I am currently doing research on the acceleration of FHE using GPUs. I am playing around with some acceleration of openFHE on AMD GPUs using code written in HIP. Is there currently a GPU backend in development?
I am trying to understand exactly where I should be placing my code in order to properly slot in with the HAL. I originally did this inside the operator+= override in dcrtpoly-impl.h between two dcrtpolyimpls (line 409). This code is executed when I run examples such as simple-real-numbers. However, if I try to benchmark using poly-benchmark-64k, this code is never executed.
My other idea is to duplicate the fixed bitwidth backend, rewrite its vector operations to utilize the GPU, and then compile with that. Is that a better approach?
Any insights would be greatly appreciated.
It is difficult to figure out what caused the problems you encountered without examining your code.
Regarding your alternative approach, I would recommend focusing on the native integer/vector mathematical backends. On GPUs, big integer operations are unnecessary; RNS (Residue Number System) can handle everything effectively, especially if you are interested in GPU acceleration of homomorphic evaluations.

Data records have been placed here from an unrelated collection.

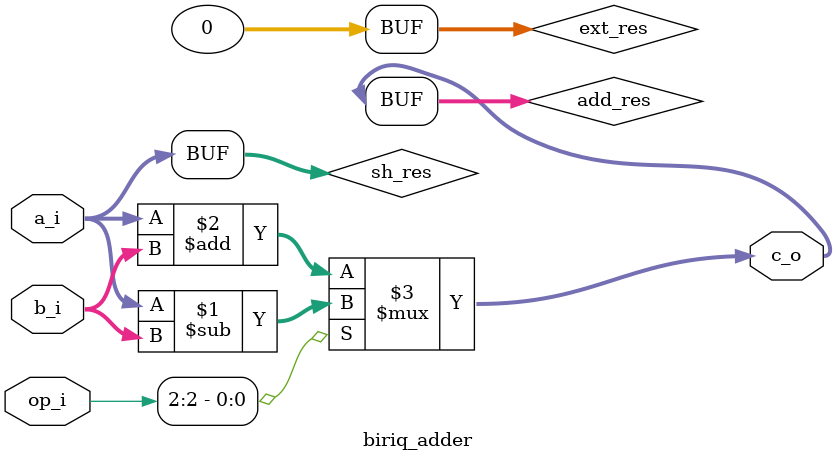
<source format=sv>

/*

op == 4'b0000: add
op == 4'b0001: sh1add
op == 4'b0010: sh2add
op == 4'b0011: sh3add
op == 4'b0100: sub
op == 4'b0101:
op == 4'b1000: sext.b
op == 4'b1001: sext.h
op == 4'b1010: zext.h
op == 4'b1011: Undefined
*/
module biriq_adder #(
    parameter C_HAS_ZBA_EXTENSION = 0,
    parameter C_HAS_ZBB_EXTENSION = 0
) (
    input  wire logic [31:0] a_i,   //! rs1
    input  wire logic [31:0] b_i,   //! rs2 or imm
    // verilator lint_off UNUSED
    input  wire logic [ 3:0] op_i,  //! operation to be performed
    // verilator lint_on UNUSED
    output wire logic [31:0] c_o    //! result
);
  wire [31:0] add_res;  //! result of add
  // verilator lint_off UNUSED
  wire [31:0] ext_res;  //! result of extension
  // verilator lint_on UNUSED
  wire [31:0] sh_res;  //! result of pre-shift
  generate
    if (C_HAS_ZBB_EXTENSION) begin : g_zbb
      assign ext_res = op_i[1:0] == 2'b00 ? {{24{a_i[7]}}, a_i[7:0]} : op_i[1:0] == 2'b01 ? {{16{a_i[15]}}, a_i[15:0]} : op_i[1:0] == 2'b10 ? {16'h0000, a_i[15:0]} : 32'h00000000;
    end else begin : g_nzbb
      assign ext_res = 32'd0;
    end
  endgenerate
  generate
    if (C_HAS_ZBA_EXTENSION) begin : g_zba
      assign sh_res = a_i << op_i[1:0];
    end else begin : g_nzba
      assign sh_res = a_i;
    end
  endgenerate
  assign add_res = op_i[2] ? sh_res - b_i : sh_res + b_i;
  generate
    if (C_HAS_ZBB_EXTENSION) begin : g_zbb_res
      assign c_o = op_i[3] == 1'b0 ? add_res : ext_res;
    end else begin : g_nzbb_res
      assign c_o = add_res;
    end
  endgenerate
endmodule

</source>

Big integer backends are mostly used for the setup phase of OpenFHE which does not need to be accelerated.
I am a little confused. What do you mean for the setup phase of OpenFHE? Key generation and encryption? Why are the big integer backends under the HAL if they aren’t really used for acceleration?

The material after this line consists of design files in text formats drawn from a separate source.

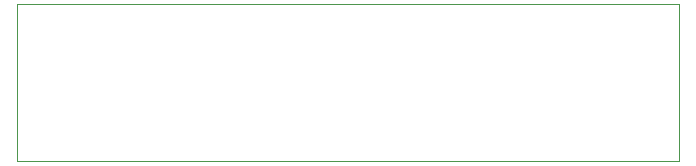
<source format=gbr>
%TF.GenerationSoftware,KiCad,Pcbnew,6.0.9+dfsg-1*%
%TF.CreationDate,2023-01-17T16:08:27-08:00*%
%TF.ProjectId,backup_beeper_kicad,6261636b-7570-45f6-9265-657065725f6b,rev?*%
%TF.SameCoordinates,PX7616b68PY59a0560*%
%TF.FileFunction,Profile,NP*%
%FSLAX46Y46*%
G04 Gerber Fmt 4.6, Leading zero omitted, Abs format (unit mm)*
G04 Created by KiCad (PCBNEW 6.0.9+dfsg-1) date 2023-01-17 16:08:27*
%MOMM*%
%LPD*%
G01*
G04 APERTURE LIST*
%TA.AperFunction,Profile*%
%ADD10C,0.100000*%
%TD*%
G04 APERTURE END LIST*
D10*
X56007000Y0D02*
X0Y0D01*
X56007000Y-13335000D02*
X56007000Y0D01*
X0Y-13335000D02*
X56007000Y-13335000D01*
X0Y0D02*
X0Y-13335000D01*
M02*

</source>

If I understand you correctly, you are saying that GPU acceleration is mostly useful for the matrix operations once the ciphertexts are in CRT/DCRT format which only uses the native integer/vector operations.
The setup phase involves calculating cryptographic parameters and deriving scheme-specific constants. Since these computations are performed only once during system initialization, they can be efficiently executed on the CPU. OpenFHE does require multi-precision (
BigInteger) support during this phase.
The primary cryptographic operations, including Key Generation, Encoding, Decoding, Encryption, Decryption, and Homomorphic Evaluations, can all be implemented using native integers/vectors for enhanced performance. Notably, homomorphic evaluations, which are considered computationally intensive and executed more frequently, should be offloaded to the GPU for accelerated execution.
If you follow the approach above, you can focus your development efforts on supporting the native integer/vector backend only. However, you are always free to implement all the mathematical backends in GPUs, but I do not recommend that.